The period of interest and the lookback time. Notes: Timeline showing 2012 through the end of 2014, with 2014 being the POI and two different LB times, LB1 (all time) and LB2 (1 year fixed time). The observable times of three different hypothetical patients are shown. Abbreviations: LB time, lookback; POI, period of interest.

Figure 3

The prevalence numerator. Notes: PN1 is the point PN, ie, the condition is present as of the first day of the period of interest; and PN2 is the period PN, ie, the condition is either present as of the first day of the POI, or is recorded for the first time during the POI. These are shown for three hypothetical patients. In (A), all time LB (LB1) is used to define the LB time. In (B), fixed-time LB (LB2) is used to define the LB time. The columns at the right indicate the numbers each patient contributes to the respective numerator value, as well as the total numerator values. Abbreviations: LB, lookback time; PN, prevalence numerator; POI, period of interest.

Figure 4

The prevalence denominator results. Notes: Day 1 population (PD1), complete-period population (PD2), and sufficient-time population (PD4) are shown for three hypothetical patients. For PD4, assume that the requirement is defined as having at least n=90 observable person-days in the period of interest (POI). The columns at the right indicate the numbers each patient contributes to the respective denominator value, as well as the total denominator values. Abbreviations: LB, lookback time; LO, lookback observability; PD, prevalence denominator; POI, period of interest.

Figure 5

The incidence numerator and denominator. Notes: Five hypothetical patients are shown. The columns at right indicate the numbers each patient contributes to the respective numerator or denominator value, as well as the total values, assuming options IPD1 or IRD are used. Dashes (“–”) indicate that the patient was excluded from contributing to the respective value.
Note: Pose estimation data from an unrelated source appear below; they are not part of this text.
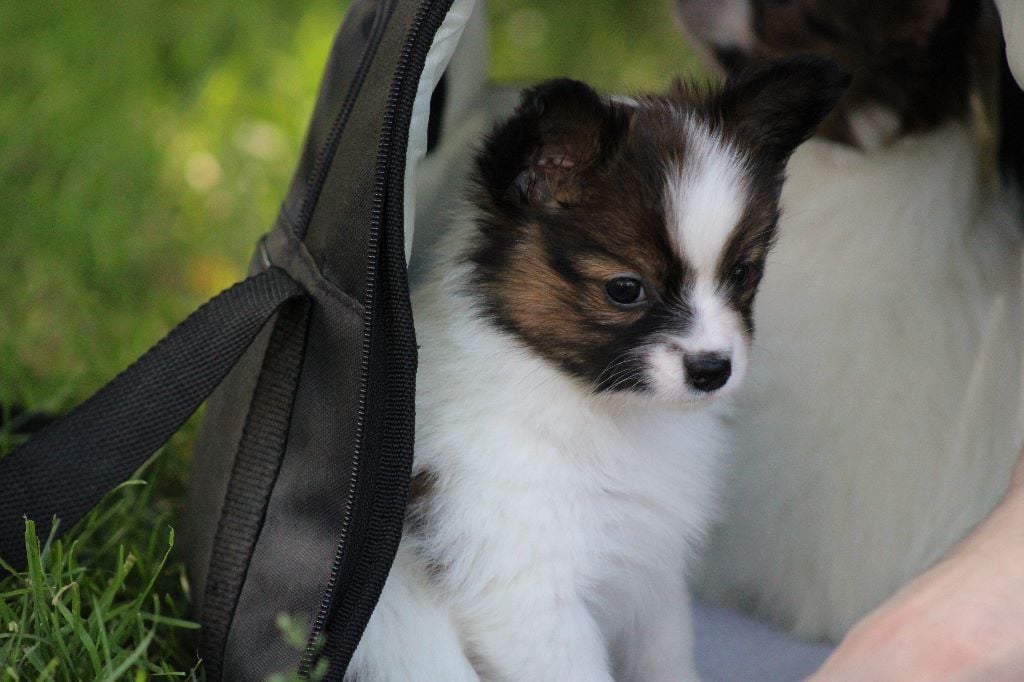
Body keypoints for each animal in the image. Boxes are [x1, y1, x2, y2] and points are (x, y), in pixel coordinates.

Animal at [346, 58, 847, 679]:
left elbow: (666, 660)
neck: (595, 404)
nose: (712, 369)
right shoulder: (529, 596)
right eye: (625, 289)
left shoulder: (651, 578)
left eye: (741, 273)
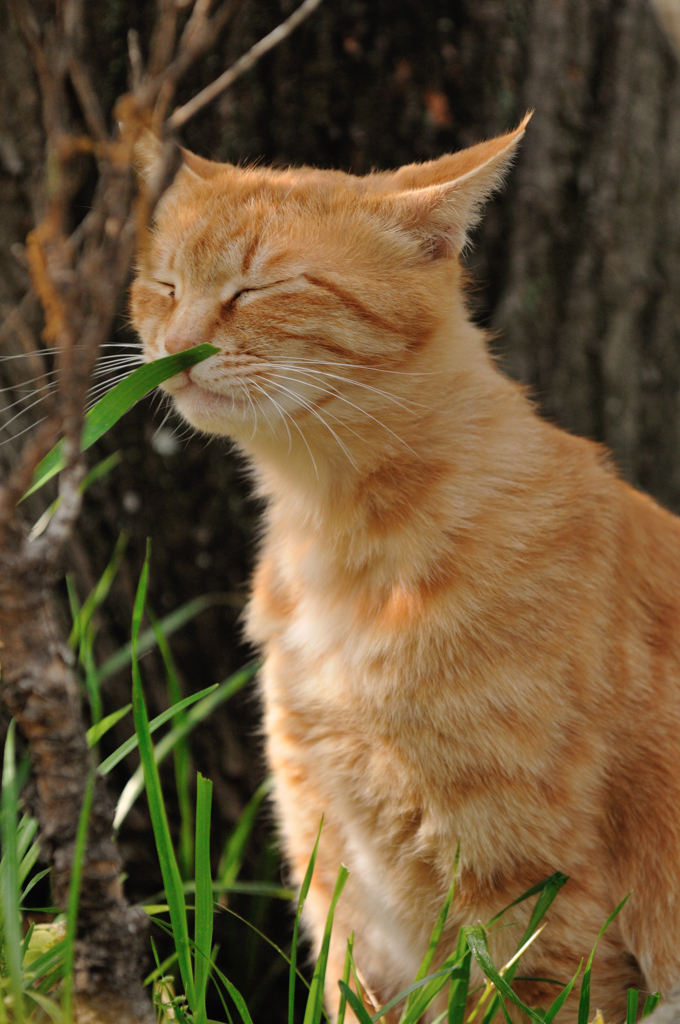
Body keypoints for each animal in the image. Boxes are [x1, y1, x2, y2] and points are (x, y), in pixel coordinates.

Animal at [129, 121, 680, 1024]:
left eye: (261, 287)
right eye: (164, 285)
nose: (175, 353)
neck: (334, 543)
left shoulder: (527, 901)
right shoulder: (338, 879)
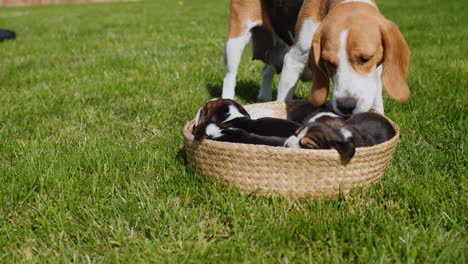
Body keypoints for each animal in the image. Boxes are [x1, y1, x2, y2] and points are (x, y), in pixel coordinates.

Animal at [223, 0, 410, 115]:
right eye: (328, 63)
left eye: (365, 59)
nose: (346, 106)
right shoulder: (293, 60)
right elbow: (284, 98)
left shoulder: (376, 71)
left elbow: (376, 98)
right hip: (236, 38)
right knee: (230, 76)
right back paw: (228, 98)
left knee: (266, 70)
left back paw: (264, 96)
Abbreviations: IN, incidence numerator; IPD, incidence proportion denominator; IRD, incidence rate denominator.

Figure 6

Incidence and parameter estimates, by case examples, in CPRD. Notes: Cumulative incidence (“incidence”) and point prevalence (“prevalence”) estimates are shown for each of the four cases, across multiple diseases. Case 1: 1-year lookback; Day 1 population. Case 2: 2-year lookback; Day 1 population. Case 3: all-time lookback; Day 1 population. Case 4: all-time lookback; complete-time population. Shaded regions indicate 95% confidence intervals. Tabular estimates are provided in Table S4. Abbreviation: CRPD, Clinical Practice Research Datalink.

Figure 7

Incidence and parameter estimates, by case examples, in MarketScan. Notes: Cumulative incidence (“incidence”) and point prevalence (“prevalence”) estimates are shown for each of the four cases, across multiple diseases. Case 1: 1-year lookback; Day 1 population. Case 2: 2-year lookback; Day 1 population. Case 3: all-time lookback; Day 1 population. Case 4: all-time lookback; complete-time population. Shaded regions indicate 95% confidence intervals. Tabular estimates are provided in Table S5.